The Homeland Security Department is abandoning the idea of using radio frequency identification tags to track foreign visitors leaving the country because the technology was not proven successful in testing, according to DHS secretary Michael Chertoff.

In Feb. 9 testimony to the House Homeland Security Committee, Chertoff confirmed that RFID testing performed as part of the U.S. Visitor and Immigration Status Indicator Technology (U.S. Visit) program at several land border crossing points was not effective.

In those tests, foreign visitors were given an I-94 document with an embedded RFID tag. When the RFID tag passed through exit lanes at the border, it was to be read wirelessly by readers suspended above the lanes. The RFID tags contained a reference number linked to a departmental database with biometric information on the visitor issued the document.

The Government Accountability Office in a Jan. 31, 2007, report said the readers did not detect the tags reliably.

"The RFID test proved, as GAO indicated, unsuccessful," Chertoff told the committee.

"I mean, this is the real world," Chertoff said. "I think, yes, we're abandoning it. That's not going to be a solution. So in the real world, when something fails, we drop it and we move to the next thing," he added

Chertoff addressed several challenges facing the U.S. Visit program, which records fingerprints for all foreign visitors. The program also is intended to track when visitors exit the country, but Chertoff said the department is facing serious hurdles in meeting that goal.

To improve U.S. Visit and make it interoperable with FBI fingerprinting and other programs globally, the program is increasing the number of fingerprints needed for entry into the country from two to 10 for entry, and will be deployed oversees and at all major points of entry by the end of 2008, Chertoff told the committee.

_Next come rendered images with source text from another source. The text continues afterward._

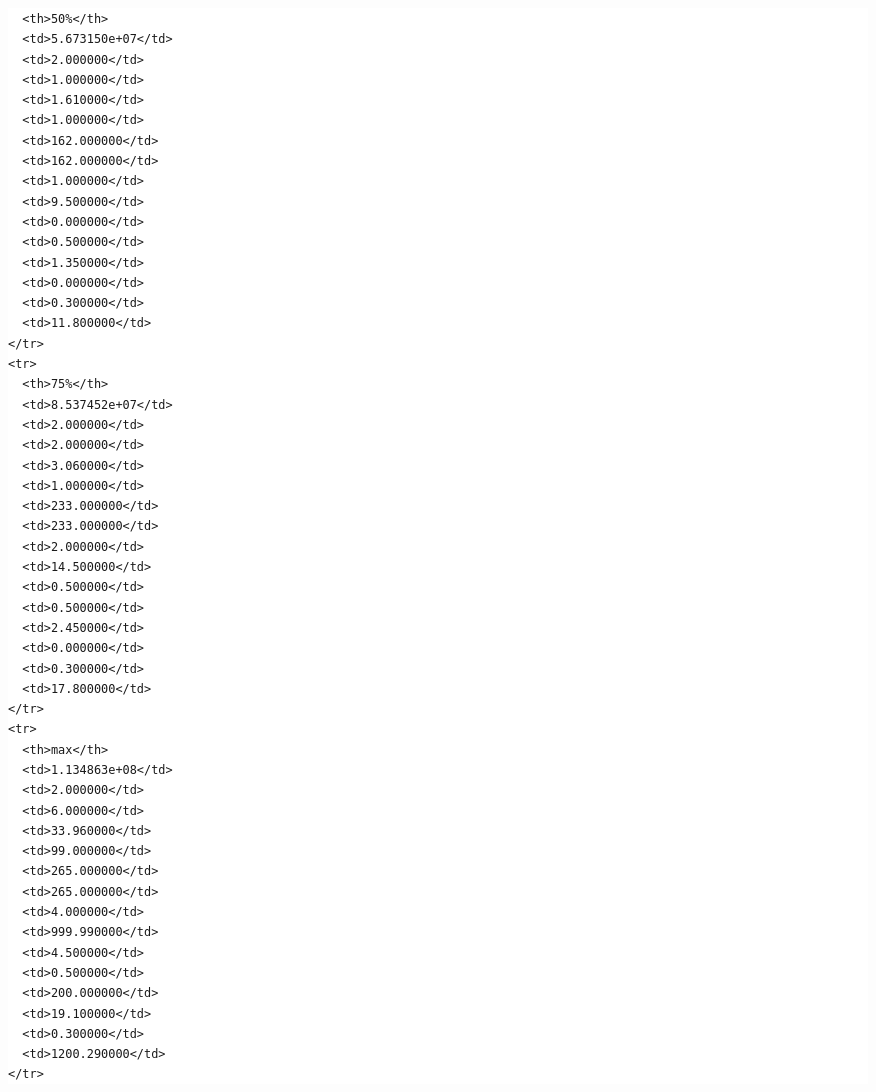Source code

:       <th>50%</th>
      <td>5.673150e+07</td>
      <td>2.000000</td>
      <td>1.000000</td>
      <td>1.610000</td>
      <td>1.000000</td>
      <td>162.000000</td>
      <td>162.000000</td>
      <td>1.000000</td>
      <td>9.500000</td>
      <td>0.000000</td>
      <td>0.500000</td>
      <td>1.350000</td>
      <td>0.000000</td>
      <td>0.300000</td>
      <td>11.800000</td>
    </tr>
    <tr>
      <th>75%</th>
      <td>8.537452e+07</td>
      <td>2.000000</td>
      <td>2.000000</td>
      <td>3.060000</td>
      <td>1.000000</td>
      <td>233.000000</td>
      <td>233.000000</td>
      <td>2.000000</td>
      <td>14.500000</td>
      <td>0.500000</td>
      <td>0.500000</td>
      <td>2.450000</td>
      <td>0.000000</td>
      <td>0.300000</td>
      <td>17.800000</td>
    </tr>
    <tr>
      <th>max</th>
      <td>1.134863e+08</td>
      <td>2.000000</td>
      <td>6.000000</td>
      <td>33.960000</td>
      <td>99.000000</td>
      <td>265.000000</td>
      <td>265.000000</td>
      <td>4.000000</td>
      <td>999.990000</td>
      <td>4.500000</td>
      <td>0.500000</td>
      <td>200.000000</td>
      <td>19.100000</td>
      <td>0.300000</td>
      <td>1200.290000</td>
    </tr>
  </tbody>
</table>
</div>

As for the exit portion of U.S. Visit, Chertoff said the department is looking at a plan for implementing exit tracking at the airports, which he said is technologically possible. He declined to provide any further details.

Exit tracking at the land borders is proving to be very daunting, he added.

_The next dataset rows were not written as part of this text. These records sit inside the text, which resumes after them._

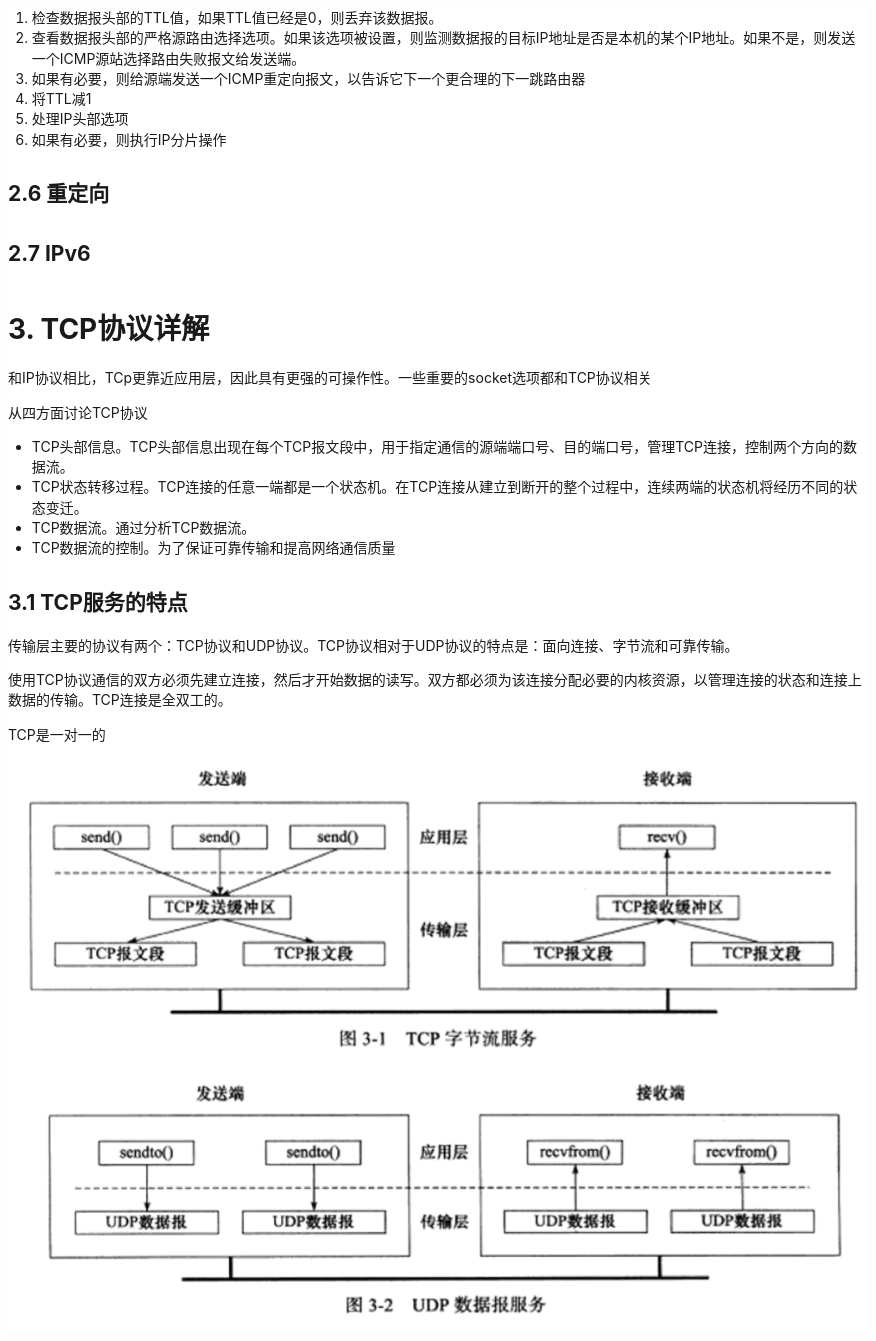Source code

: 1. 检查数据报头部的TTL值，如果TTL值已经是0，则丢弃该数据报。
2. 查看数据报头部的严格源路由选择选项。如果该选项被设置，则监测数据报的目标IP地址是否是本机的某个IP地址。如果不是，则发送一个ICMP源站选择路由失败报文给发送端。
3. 如果有必要，则给源端发送一个ICMP重定向报文，以告诉它下一个更合理的下一跳路由器
4. 将TTL减1
5. 处理IP头部选项
6. 如果有必要，则执行IP分片操作

## 2.6 重定向

## 2.7 IPv6

# 3. TCP协议详解

和IP协议相比，TCp更靠近应用层，因此具有更强的可操作性。一些重要的socket选项都和TCP协议相关

从四方面讨论TCP协议

- TCP头部信息。TCP头部信息出现在每个TCP报文段中，用于指定通信的源端端口号、目的端口号，管理TCP连接，控制两个方向的数据流。
- TCP状态转移过程。TCP连接的任意一端都是一个状态机。在TCP连接从建立到断开的整个过程中，连续两端的状态机将经历不同的状态变迁。
- TCP数据流。通过分析TCP数据流。
- TCP数据流的控制。为了保证可靠传输和提高网络通信质量

## 3.1 TCP服务的特点

传输层主要的协议有两个：TCP协议和UDP协议。TCP协议相对于UDP协议的特点是：面向连接、字节流和可靠传输。

使用TCP协议通信的双方必须先建立连接，然后才开始数据的读写。双方都必须为该连接分配必要的内核资源，以管理连接的状态和连接上数据的传输。TCP连接是全双工的。

TCP是一对一的

![image-20220406222914999](pictures/image-20220406222914999.png)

"I'll be very candid about where the challenge we face with exit," Chertoff said. "At the land ports of entry ? if we were to be required to stop every single person when they leave to determine who is a citizen and who's not a citizen, who gives their biometric and who doesn't give their biometric, we would have extremely long lines in places like Detroit and Buffalo, [as well as] the southern border, as well."

Chertoff suggested that one solution for keeping track of exits from the United States might be to work more closely with the Canadian and Mexican authorities in documenting the visitors entering their countries.

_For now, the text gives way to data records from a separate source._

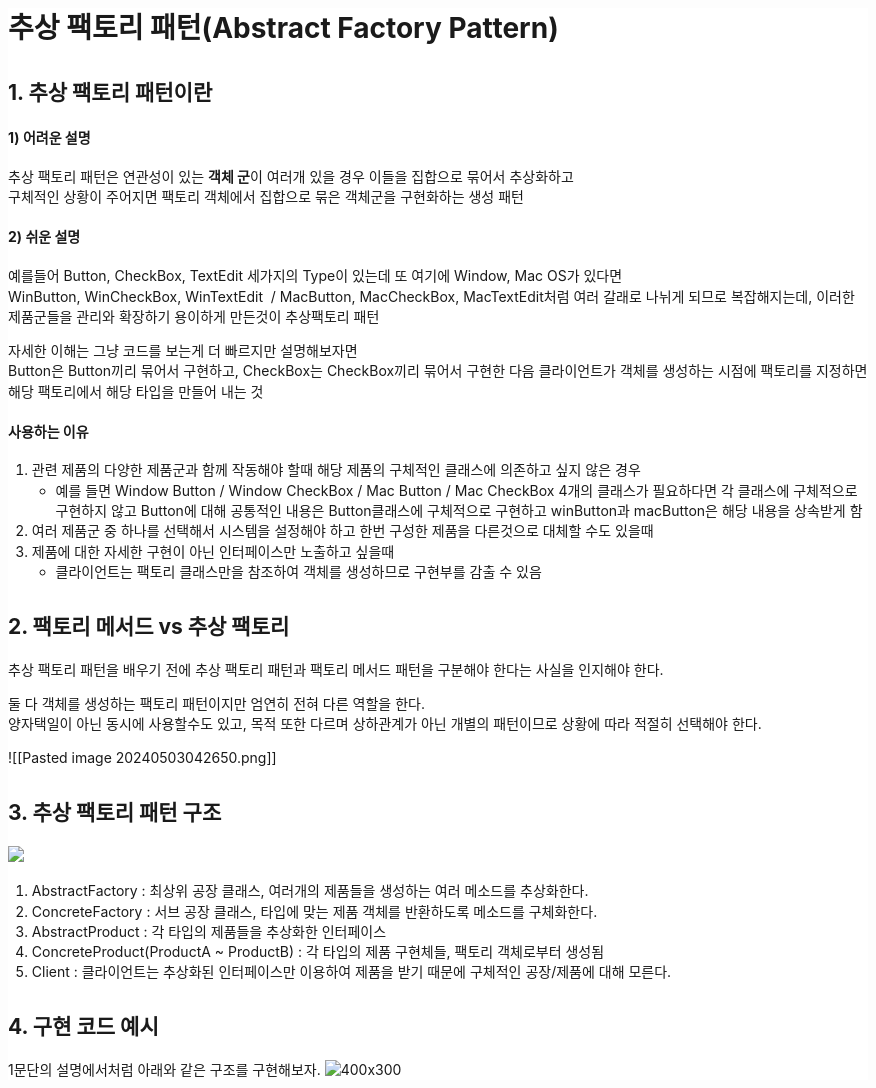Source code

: # 추상 팩토리 패턴(Abstract Factory Pattern)


## 1. 추상 팩토리 패턴이란

#### 1) 어려운 설명
추상 팩토리 패턴은 연관성이 있는 **객체 군**이 여러개 있을 경우 이들을 집합으로 묶어서 추상화하고  
구체적인 상황이 주어지면 팩토리 객체에서 집합으로 묶은 객체군을 구현화하는 생성 패턴

#### 2) 쉬운 설명
예를들어 Button, CheckBox, TextEdit 세가지의 Type이 있는데 또 여기에 Window, Mac OS가 있다면  
WinButton, WinCheckBox, WinTextEdit  / MacButton, MacCheckBox, MacTextEdit처럼 여러 갈래로 나뉘게 되므로 복잡해지는데, 이러한 제품군들을 관리와 확장하기 용이하게 만든것이 추상팩토리 패턴  

자세한 이해는 그냥 코드를 보는게 더 빠르지만 설명해보자면  
Button은 Button끼리 묶어서 구현하고, CheckBox는 CheckBox끼리 묶어서 구현한 다음 클라이언트가 객체를 생성하는 시점에 팩토리를 지정하면 해당 팩토리에서 해당 타입을 만들어 내는 것

#### 사용하는 이유
1) 관련 제품의 다양한 제품군과 함께 작동해야 할때 해당 제품의 구체적인 클래스에 의존하고 싶지 않은 경우
	- 예를 들면 Window Button / Window CheckBox / Mac Button / Mac CheckBox 4개의 클래스가 필요하다면 각 클래스에 구체적으로 구현하지 않고 Button에 대해 공통적인 내용은 Button클래스에 구체적으로 구현하고 winButton과 macButton은 해당 내용을 상속받게 함 
2) 여러 제품군 중 하나를 선택해서 시스템을 설정해야 하고 한번 구성한 제품을 다른것으로 대체할 수도 있을때
3) 제품에 대한 자세한 구현이 아닌 인터페이스만 노출하고 싶을때
	- 클라이언트는 팩토리 클래스만을 참조하여 객체를 생성하므로 구현부를 감출 수 있음


## 2. 팩토리 메서드 vs 추상 팩토리

추상 팩토리 패턴을 배우기 전에 추상 팩토리 패턴과 팩토리 메서드 패턴을 구분해야 한다는 사실을 인지해야 한다.  

둘 다 객체를 생성하는 팩토리 패턴이지만 엄연히 전혀 다른 역할을 한다.  
양자택일이 아닌 동시에 사용할수도 있고, 목적 또한 다르며 상하관계가 아닌 개별의 패턴이므로 상황에 따라 적절히 선택해야 한다.

![[Pasted image 20240503042650.png]]


## 3. 추상 팩토리 패턴 구조

![](https://blog.kakaocdn.net/dn/cotRaY/btsG7CYohLn/Yk4U3lqsNDtFpoukuDbBek/img.png)

1) AbstractFactory : 최상위 공장 클래스, 여러개의 제품들을 생성하는 여러 메소드를 추상화한다.
2) ConcreteFactory : 서브 공장 클래스, 타입에 맞는 제품 객체를 반환하도록 메소드를 구체화한다.
3) AbstractProduct : 각 타입의 제품들을 추상화한 인터페이스
4) ConcreteProduct(ProductA ~ ProductB) : 각 타입의 제품 구현체들, 팩토리 객체로부터 생성됨
5) Client : 클라이언트는 추상화된 인터페이스만 이용하여 제품을 받기 때문에 구체적인 공장/제품에 대해 모른다.


## 4. 구현 코드 예시

1문단의 설명에서처럼 아래와 같은 구조를 구현해보자.
![400x300](https://blog.kakaocdn.net/dn/RM8NN/btsdZ3wJwFN/X2KDIwCTypItbkLprPDS10/img.png)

The department must come up with a more efficient system for tracking who is leaving the United States, Chertoff said. "That's going to require us to work with the Canadians and the Mexicans to see whether we can share information on their side of the border, so people only have to stop once rather than twice," he said.

Also at the hearing, Chertoff said the Bush administration's plans for a new temporary work visa will require identification cards for the foreign workers in that program.

"It is quite clear that a foundation of a temporary worker program will have to require a secure identification card and then that card will have to be something which it will be in the interest of the temporary worker to make sure is being recorded when that person enters and leaves the country," Chertoff said.